But more
than once in the course of the afternoon a vague uneasiness seized me.
For, after all, Godfrey's explanation did not account for Mrs. Magnus'
strained and frightened manner. If the story she had told me was a
lie, she was certainly a consummate actress. I had never credited her
with any ability in that direction.
A consummate forger, too!
The thought stung me upright. Of course, if her story was a lie, she
herself had written the note. Had Godfrey thought of that? Or was it
Godfrey who was trying to throw dust in my eyes?
CHAPTER II
It was raining when I left my apartment at the Marathon that night--a
cold and disagreeable drizzle--and the thought occurred to me as I
turned up my coat collar and stepped into the cab I had summoned, that
it was a somewhat foolhardy thing to be driving about the streets of
New York with fifty thousand dollars in my hand bag. I glanced at the
lights of the Tenderloin police station, just across the street, and
thought for an instant of going over and asking for an escort.
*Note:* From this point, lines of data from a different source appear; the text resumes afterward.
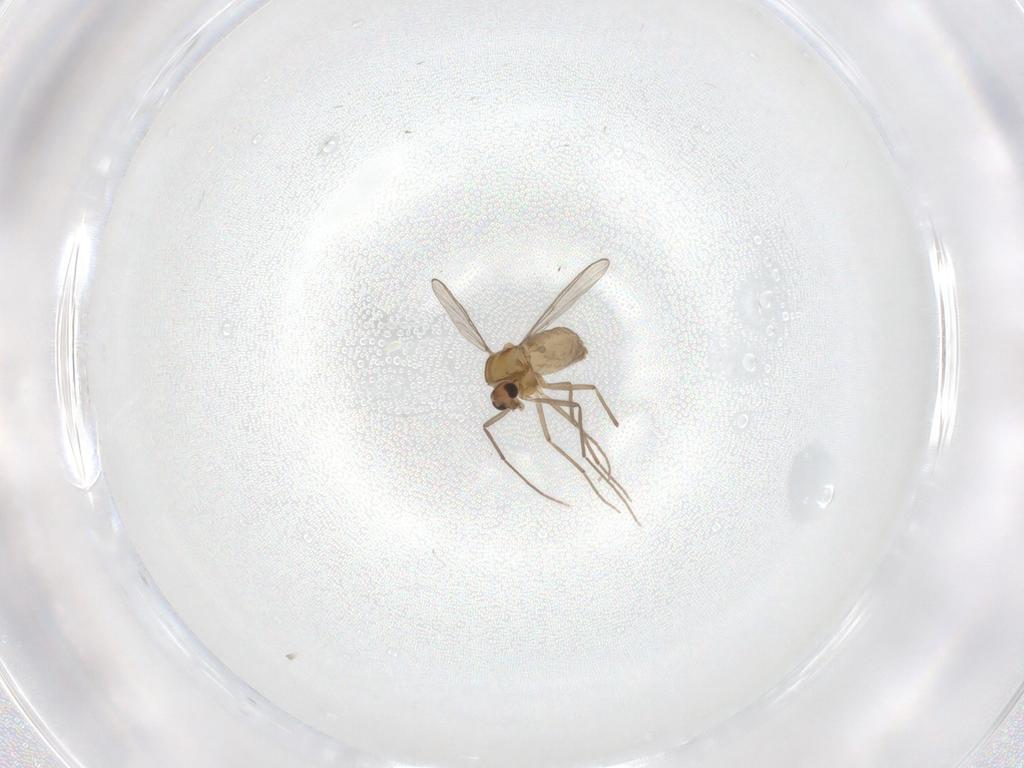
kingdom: Animalia
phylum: Arthropoda
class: Insecta
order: Diptera
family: Chironomidae
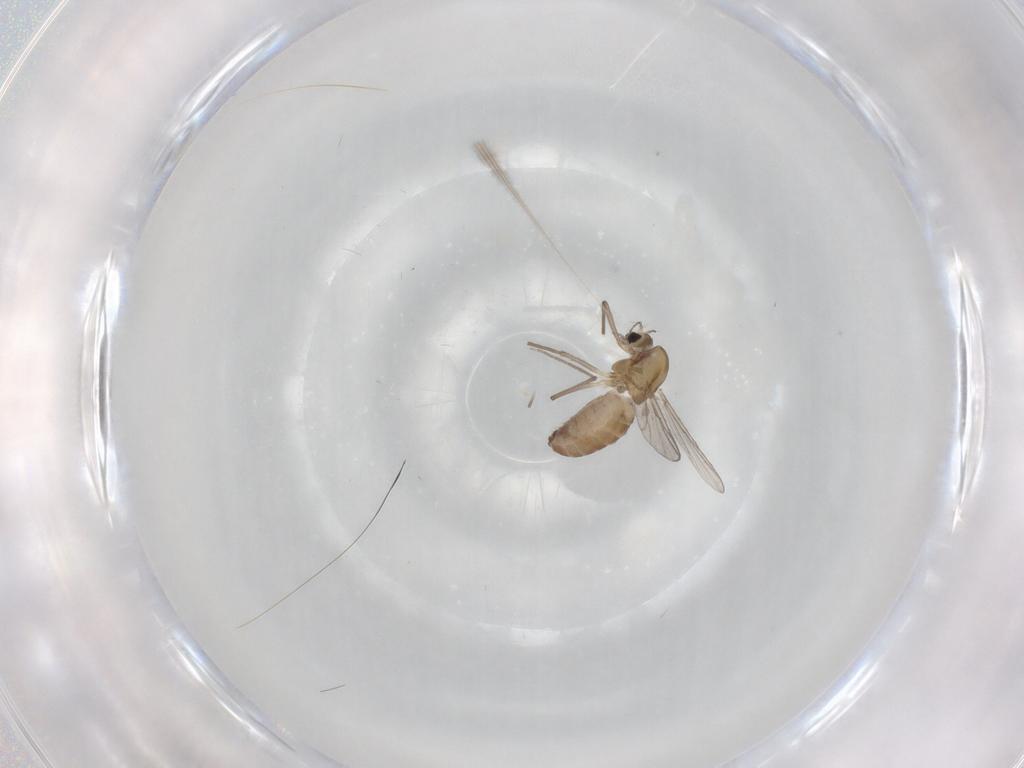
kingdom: Animalia
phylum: Arthropoda
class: Insecta
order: Diptera
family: Chironomidae
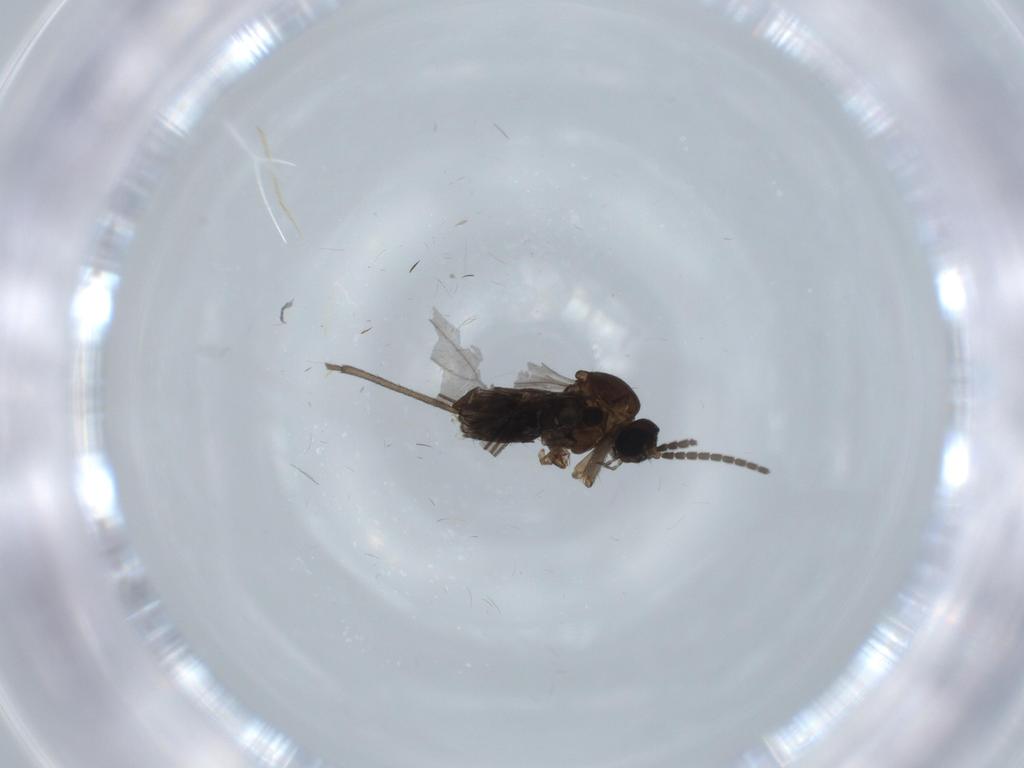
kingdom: Animalia
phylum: Arthropoda
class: Insecta
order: Diptera
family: Sciaridae
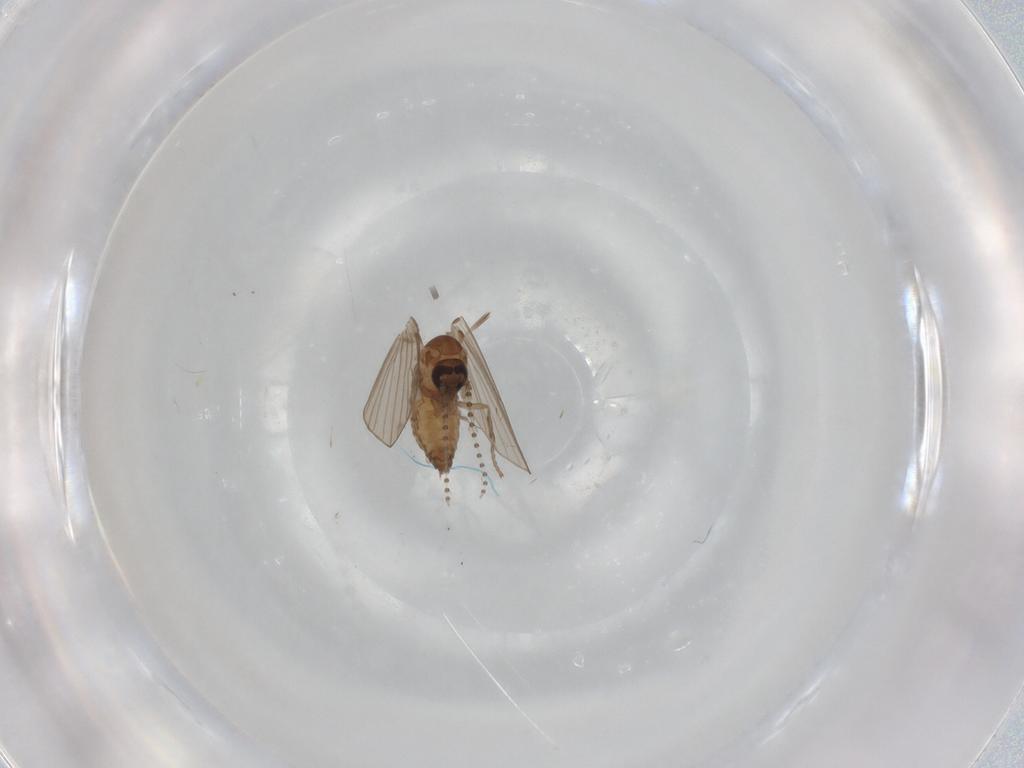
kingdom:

Then I
sank back into the seat with a little laugh at my own nervousness.
"One-twenty West Twenty-third," I said, as the cabman slammed the
apron shut.
He nodded, spoke to his horse, and we were off.
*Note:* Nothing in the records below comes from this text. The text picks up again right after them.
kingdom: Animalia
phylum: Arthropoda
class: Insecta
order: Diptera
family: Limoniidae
The asphalt was gleaming with the rain, and a thin fog was in the air,
which formed a nimbus around the street lamps and drew a veil before
the shop windows. Far away I heard the rattle of the elevated and the
never-ceasing hum of Sixth Avenue and Broadway, but, save for these
reminders of the city's life, the silence of the street was broken
only by the click-clack of our horse's hoofs.